|
L'avis examine en profondeur la question centrale de la garantie de la sécurité alimentaire des consommateurs européens. Le CES approuve en particulier :
- l'approche intégrée adoptée par la Commission vis-à-vis des questions liées à la chaîne alimentaire;
- le renforcement de la capacité opérationnelle de l'UE et la création d'un nouvel organe - l'Autorité alimentaire européenne (AAE) prévue - chargé de l'évaluation et de la communication des risques;
- la modernisation et la simplification de la législation alimentaire existante, afin de la rendre plus cohérente et de programmer de nouvelles mesures, le cas échéant.
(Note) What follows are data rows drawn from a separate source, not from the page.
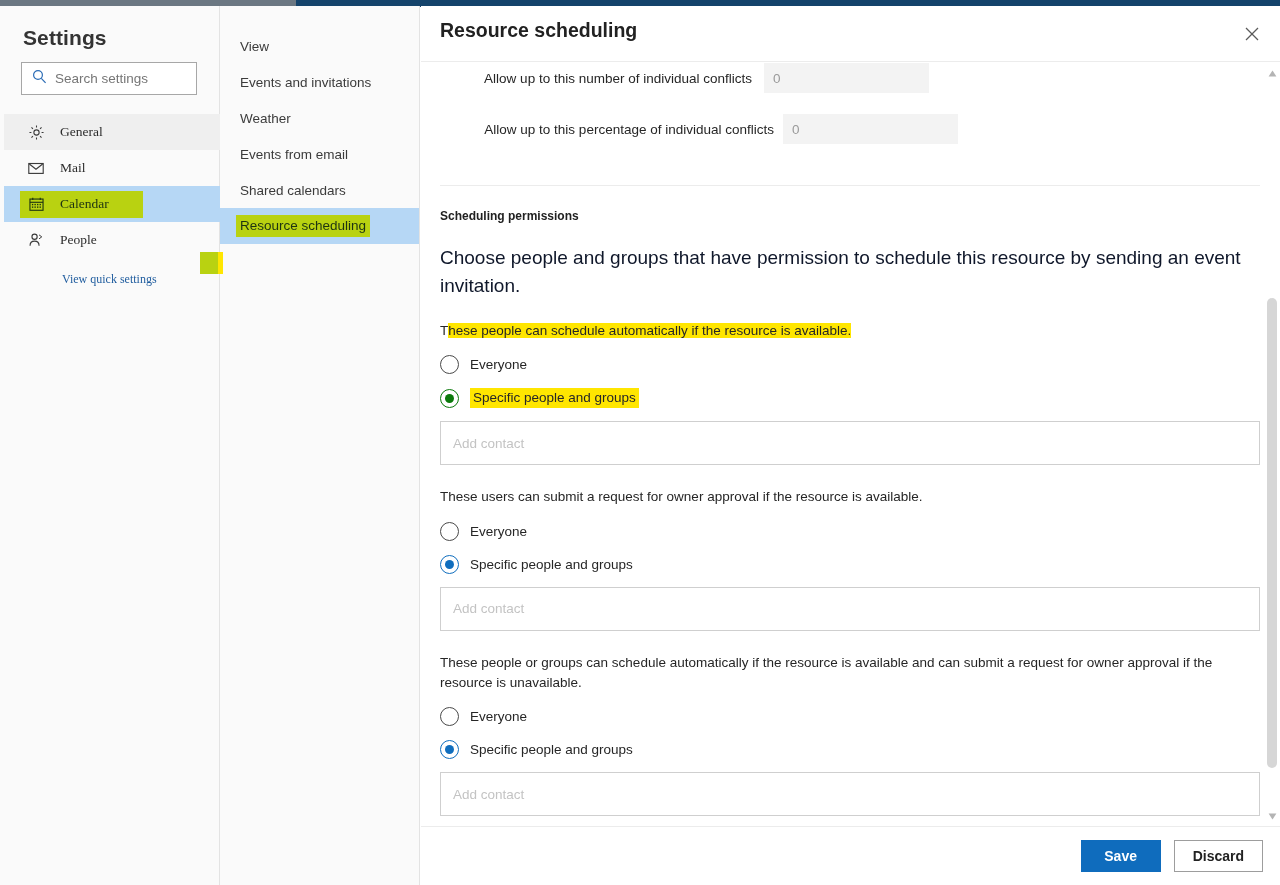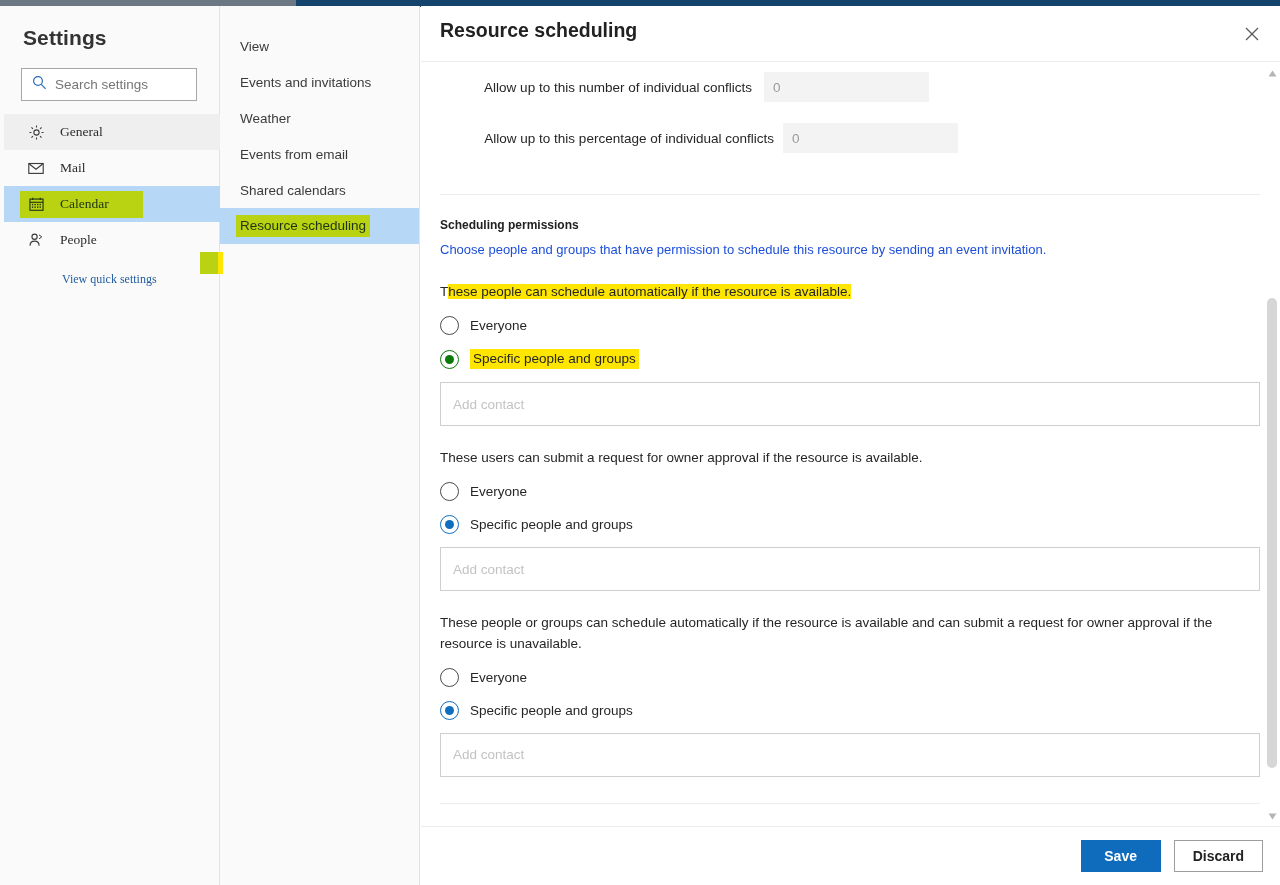--- a/index.html
+++ b/index.html
@@ -31,21 +31,21 @@
   #sidebar {
     position: absolute; left: 0; top: 0; width: 220px; height: 879px;
     background: #fafafa;
     border-right: 1px solid #e3e3e3;
   }
   #settings-title {
     font-size: 21px; color: #333333; font-weight: 600;
     padding: 20px 0 0 23px; letter-spacing: .1px;
   }
   #search-box {
-    position: absolute; left: 21px; top: 62px; width: 176px; height: 33px;
+    position: absolute; left: 21px; top: 56px; width: 176px; height: 33px;
     border: 1px solid #a7a7a7; background: #ffffff;
     display: flex; align-items: center; padding-left: 10px;
   }
   #search-box .mag { flex: 0 0 auto; margin-right: 8px; display:block; }
   #search-input {
     border: none; outline: none; background: transparent;
     font-family: "Liberation Sans", sans-serif; font-size: 13.5px;
     color: #3b3b3b; width: 130px; padding: 0;
   }
   #search-input::placeholder { color: #767676; opacity: 1; }
@@ -142,21 +142,21 @@
   }
   .field-input::placeholder { color: #9a9a9a; opacity: 1; }
 
   .hr { border-top: 1px solid #ececec; margin: 0 0 0 19px; width: 820px; }
 
   .sec-title {
     font-size: 12px; color: #212121; font-weight: 600;
     margin: 23px 0 0 19px;
   }
   .sec-desc {
-    font-size: 13px; color: #1d4ed8; margin: 9px 0 0 19px;
+    font-size: 19px; color: #0f172a; margin: 21px 0 0 19px;
     line-height: 1.45; width: 820px;
   }
   .grp-desc {
     font-size: 13.5px; color: #262626; margin: 22px 0 0 19px;
     line-height: 1.5; width: 820px;
   }
   .yel { background: #ffe600; }
 
   .radio-row {
     display: flex; align-items: center; margin: 14px 0 0 19px;
@@ -344,21 +344,21 @@
         <svg width="16" height="16" viewBox="0 0 16 16">
           <line x1="2" y1="2" x2="14" y2="14" stroke="#5b5b5b" stroke-width="1.3"></line>
           <line x1="14" y1="2" x2="2" y2="14" stroke="#5b5b5b" stroke-width="1.3"></line>
         </svg>
       </div>
     </div>
 
     <div id="scrollbody">
       <div id="content">
 
-        <div class="field-row" style="margin-top:9px;">
+        <div class="field-row" style="">
           <div class="field-label" style="width:331px;">Allow up to this number of individual conflicts</div>
           <input class="field-input" style="width: 165px; margin-left: 12px;" type="text" placeholder="0">
         </div>
 
         <div class="field-row">
           <div class="field-label" style="width:353px;">Allow up to this percentage of individual conflicts</div>
           <input class="field-input" style="width: 175px; margin-left: 9px;" type="text" placeholder="0">
         </div>
 
         <div style="height:20px;"></div>

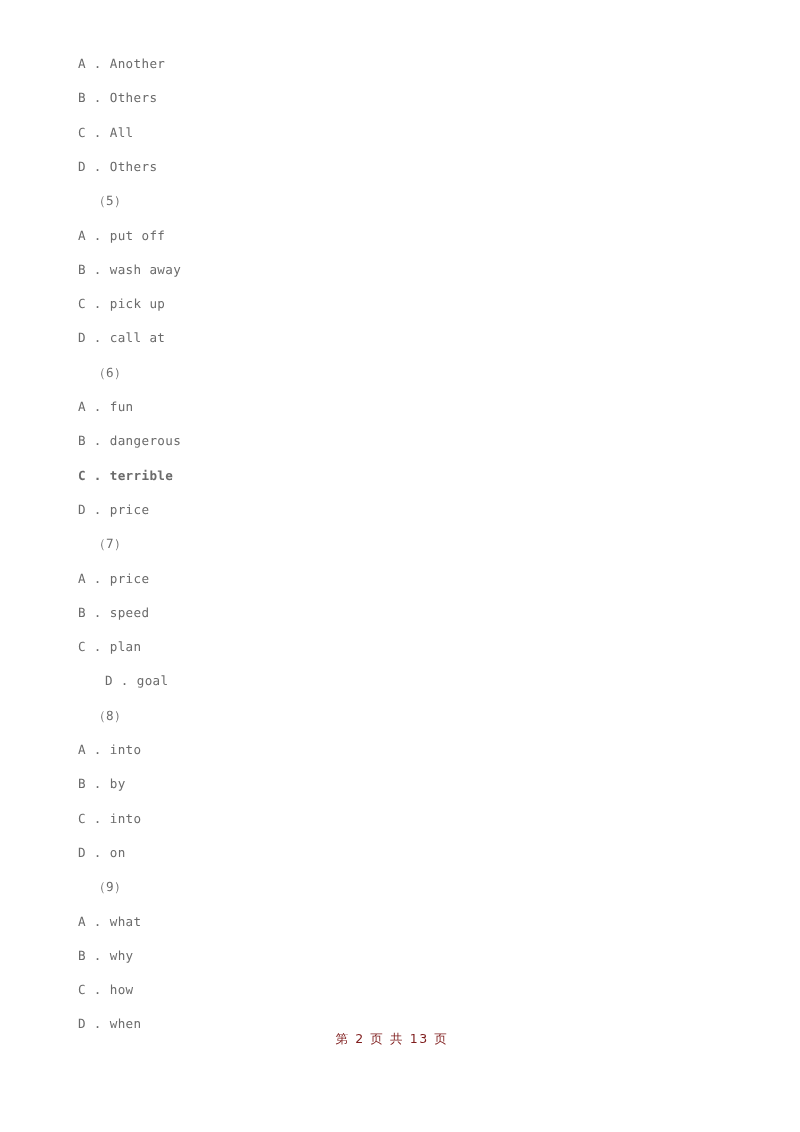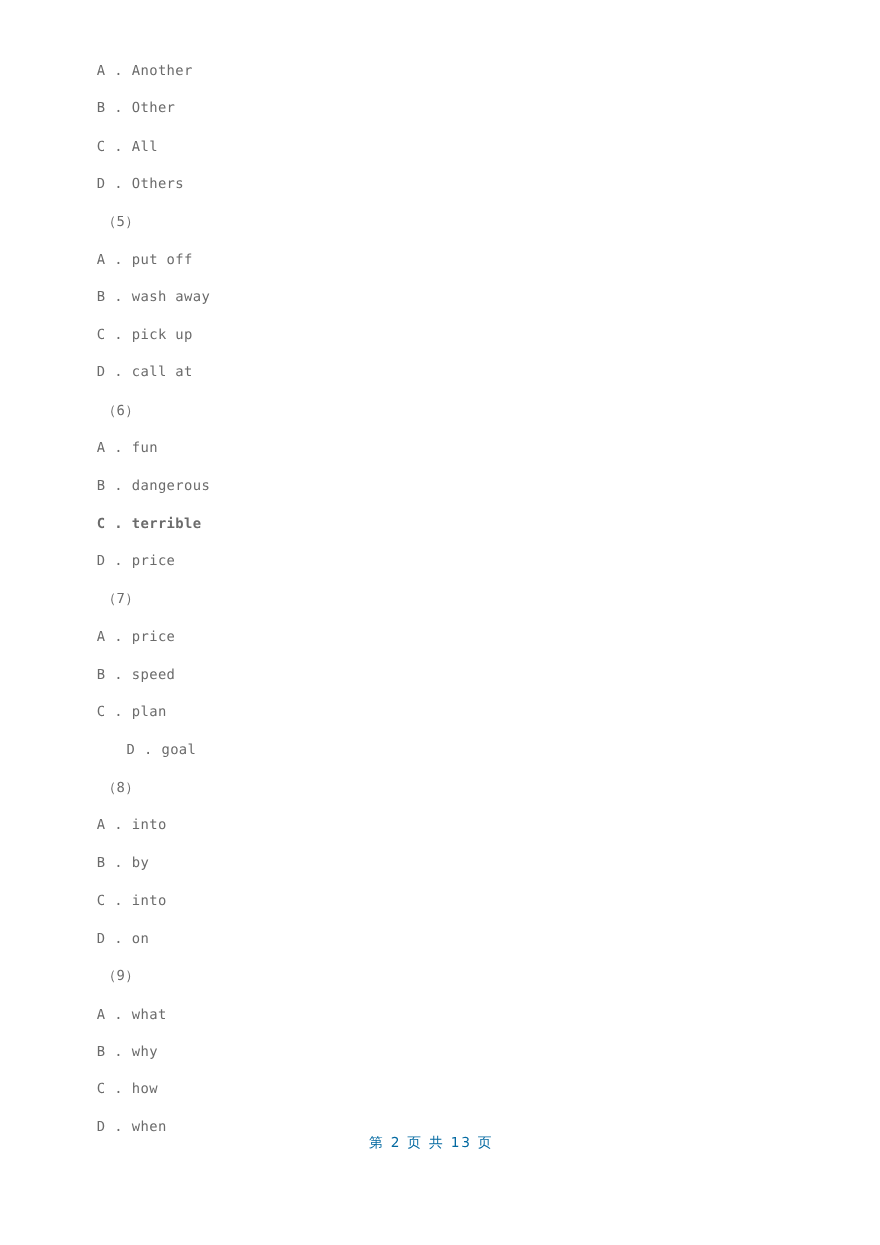--- a/index.html
+++ b/index.html
@@ -38,52 +38,52 @@
     white-space: pre;
     font-family: "DejaVu Sans Mono", monospace;
     font-size: 12.6px;
     letter-spacing: 0.35px;
     color: #6f6f6f;
     text-rendering: geometricPrecision;
   }
 
   
   .line.option {
-    left: 88px;
+    left: 78px;
     color: #6b6b6b;
   }
 
   
   .line.group-marker {
     left: 93px;
     color: #6b6b6b;
   }
 
   
   #page-footer {
     position: absolute;
     top: 1031px;
     left: 0;
     width: 784px;
     text-align: center;
     font-family: "DejaVu Sans", sans-serif;
     font-size: 12.5px;
     letter-spacing: 1.6px;
-    color: #0369a1;
+    color: #7f1d1d;
     white-space: pre;
   }
 </style>
 </head>
 <body>
 
 <div id="page">
 
   <div id="content">
       <div class="line option" style="top: 47px;">A . Another</div>
-      <div class="line option" style="top: 81.3px;">B . Other</div>
+      <div class="line option" style="top: 81.3px;">B . Others</div>
       <div class="line option" style="top: 115.6px;">C . All</div>
       <div class="line option" style="top: 149.9px;">D . Others</div>
       <div class="line group-marker" style="top: 184.2px;">（5）</div>
       <div class="line option" style="top: 218.5px;">A . put off</div>
       <div class="line option" style="top: 252.8px;">B . wash away</div>
       <div class="line option" style="top: 287.1px;">C . pick up</div>
       <div class="line option" style="top: 321.4px;">D . call at</div>
       <div class="line group-marker" style="top: 355.7px;">（6）</div>
       <div class="line option" style="top: 390px;">A . fun</div>
       <div class="line option" style="top: 424.3px;">B . dangerous</div>

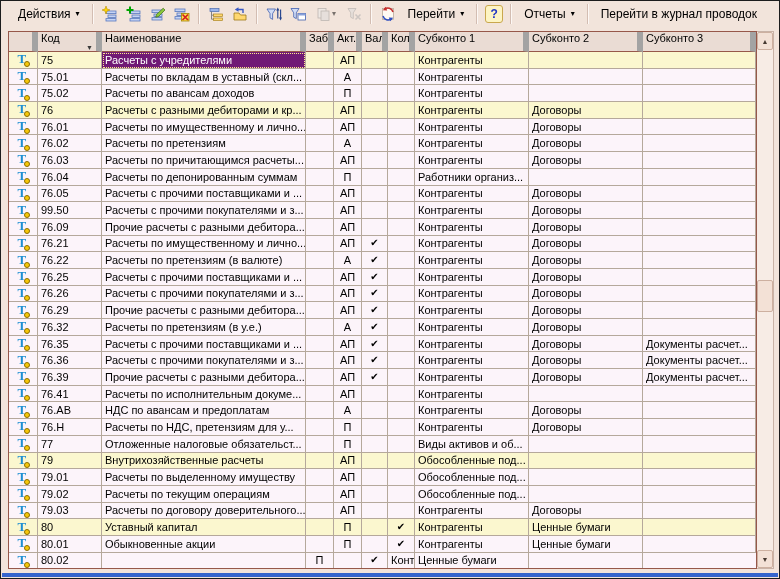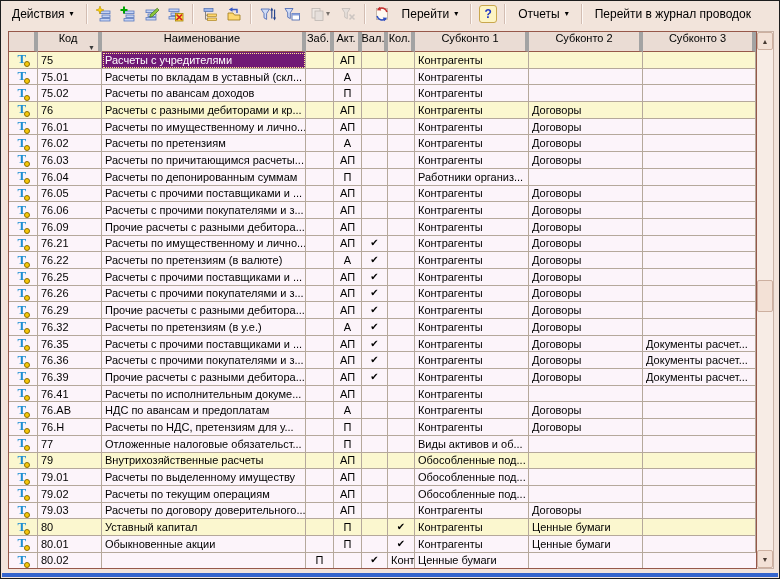--- a/index.html
+++ b/index.html
@@ -4,41 +4,41 @@
 <style>
   html,body{margin:0;padding:0;background:#555;}
   .window{
     position:relative;width:780px;height:579px;box-sizing:border-box;
     background:#f2e4db;border:1px solid #1c1c1c;overflow:hidden;
     font-family:"Liberation Sans",sans-serif;-webkit-font-smoothing:none;
   }
   .bottom-strip{position:absolute;left:1px;right:1px;bottom:1px;height:4px;background:#3565cd;}
 
   
-  .toolbar{display:flex;align-items:center;height:26px;padding:0 3px;background:#f2e4db;}
+  .toolbar{display:flex;align-items:center;height:26px;padding:0 9px;background:#f2e4db;}
   .tb-text-btn{display:flex;align-items:center;gap:5px;padding:2px 7px;font-size:12px;color:#000;
     background:transparent;border:1px solid transparent;cursor:default;white-space:nowrap;
     font-family:"Liberation Sans",sans-serif;}
   .dd{font-size:8px;line-height:8px;color:#000;}
   .sep{width:0;height:20px;border-left:1px solid #d3bdb2;border-right:1px solid #fdf8f5;margin:0 4px;}
   .tb-btn{width:24px;height:24px;display:flex;align-items:center;justify-content:center;gap:1px;
     background:transparent;border:1px solid transparent;padding:0;}
   .tb-btn.wide{width:32px;}
   .tb-btn.disabled{opacity:.5;filter:grayscale(1);}
   .help-glyph{display:inline-block;width:16px;height:16px;line-height:16px;text-align:center;
     background:#fdf4c3;border:1px solid #c9a74e;border-radius:3px;color:#1f35c5;
     font-weight:bold;font-size:12px;}
 
   
   .table-wrap{position:absolute;left:7px;top:30px;width:766px;height:538px;display:flex;}
   .grid{flex:1;border:1px solid #96584a;background:#fcf4fa;overflow:hidden;display:flex;flex-direction:column;min-width:0;}
   .hrow,.trow{display:grid;grid-template-columns:29px 64px 204px 28px 28px 26px 27px 114px 114px minmax(0,1fr);}
   .hrow{height:20px;background:#eadcd4;flex:0 0 auto;}
-  .hcell{border-right:4px solid #a3a3a3;border-bottom:1px solid #96584a;font-size:11px;color:#000;
-    display:flex;align-items:center;padding:0 3px;box-sizing:border-box;white-space:nowrap;overflow:hidden;flex-direction:column;}
+  .hcell{border-right:6px solid #a3a3a3;border-bottom:1px solid #96584a;font-size:11px;color:#000;
+    display:flex;padding:0 3px;box-sizing:border-box;white-space:nowrap;overflow:hidden;flex-direction:column;}
   .hcell .sortmark{margin-left:auto;font-size:7px;color:#3a3a3a;}
   .tbody{flex:1;overflow:hidden;}
   .trow{height:16.7px;}
   .tcell{border-right:1px solid #b5a89b;border-bottom:1px solid #b5a89b;font-size:11px;color:#000;
     box-sizing:border-box;padding:0 3px;display:flex;align-items:center;
     white-space:nowrap;overflow:hidden;background:#fcf4fa;}
   .trow.group .tcell{background:#fbf7cf;}
   .tcell.center{justify-content:center;padding:0;}
   .trow.selected .name-cell{background:#701a75;color:#fff;outline:1px dotted #ffe98c;outline-offset:-2px;}
   .check{font-size:10px;line-height:10px;}
@@ -373,21 +373,21 @@
     <div class="tcell">Договоры</div>
     <div class="tcell"></div>
   </div>
           <div class="trow">
     <div class="tcell center">
       <span class="acct-icon">
                 <span class="tt">Т</span>
                 <span class="dot"></span>
               </span>
     </div>
-    <div class="tcell">76.06</div>
+    <div class="tcell">99.50</div>
     <div class="tcell name-cell">Расчеты с прочими покупателями и з...</div>
     <div class="tcell"></div>
     <div class="tcell center">АП</div>
     <div class="tcell center check"></div>
     <div class="tcell center check"></div>
     <div class="tcell">Контрагенты</div>
     <div class="tcell">Договоры</div>
     <div class="tcell"></div>
   </div>
           <div class="trow">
Le CES a toutefois identifié un certain nombre de lacunes dans les projets de la Commission et leur future mise en oeuvre :
Le système d'alerte rapide : l'expérience a démontré que la rapidité et l'efficacité de ce système ne sont pas suffisantes. Il faut que la Commission ait la pleine responsabilité de la performance globale de ce système. Il importe de déterminer la structure du système d'alerte rapide de manière à assigner les responsabilités adéquates aux États membres et aux autres parties concernées.
La dimension sociale : Le Comité attire l'attention sur le fait que le Livre blanc ne dit rien de l'importance des conditions de travail pour assurer l'exécution correcte des procédures. Il souhaite donc que soient établies des règles claires, compréhensibles et faciles à appliquer pour les travailleurs.
Aspects alimentaires : La politique de l'UE en matière d'alimentation ne doit pas se concentrer uniquement sur la sécurité, mais également sur la façon de s'alimenter. Toute discussion relative à la sécurité alimentaire doit donc accorder un rôle central à la promotion de la santé, tout en tenant compte des traditions nationales en matière de régime alimentaire.
Concernant la question cruciale de la future Autorité alimentaire européenne, le CES présente un certain nombre de recommandations précises. Outre les tâches prévues dans le Livre blanc, le CES estime que l'AAE devrait :
- être le seul organe responsable de la définition et de la mise en oeuvre des modèles appropriés d'évaluation des risques en matière de sécurité alimentaire;
- jouer un rôle clé en veillant à ce que les consommateurs puissent également prendre des initiatives en vue de promouvoir d'autres domaines d'action si nécessaire;
- se limiter aux questions liées à la sécurité alimentaire et ne devrait aborder des questions environnementales que si la sécurité alimentaire est concernée;
- donner des conseils scientifiques à la Commission pour l'approbation des nouveaux produits alimentaires, ingrédients ou méthodes de production;
- avoir la responsabilité d'évaluer les risques liés aux nouveaux additifs et arômes;
- évaluer la sécurité des résidus de pesticide, des résidus de médicaments pour animaux et des agents polluants présents dans les produits alimentaires;
établir un système communautaire de collecte de données sur la nutrition et la consommation alimentaire, comprenant un système de surveillance des maladies liées au régime alimentaire;
- être responsable de l'évaluation efficace des déclarations relatives à la santé;
- fournir une aide scientifique impartiale et objective aux institutions européennes sur les questions de sécurité alimentaire liées aux obligations de l'Union européenne découlant des traités commerciaux internationaux, y compris toute question résultant de la procédure de règlement des litiges de l'OMC.
Le CES note également que le Livre blanc ne mentionne pas clairement l'inclusion des denrées alimentaires provenant de la mer (à savoir les poissons, les crabes, les crustacés, etc.) ni des produits de l'aquaculture.
Une politique alimentaire cohérente doit rassembler l'ensemble ou du moins la plupart des produits ou aliments en présence à tous les maillons de la chaîne alimentaire, depuis ceux de la pêche à ceux de l'agriculture. Dans le domaine des responsabilités assignées à l'autorité alimentaire européenne, il semble qu'aucune référence ne soit faite à la question de l'eau potable. Le CES invite la Commission à entamer les procédures nécessaires permettant de combler cette lacune.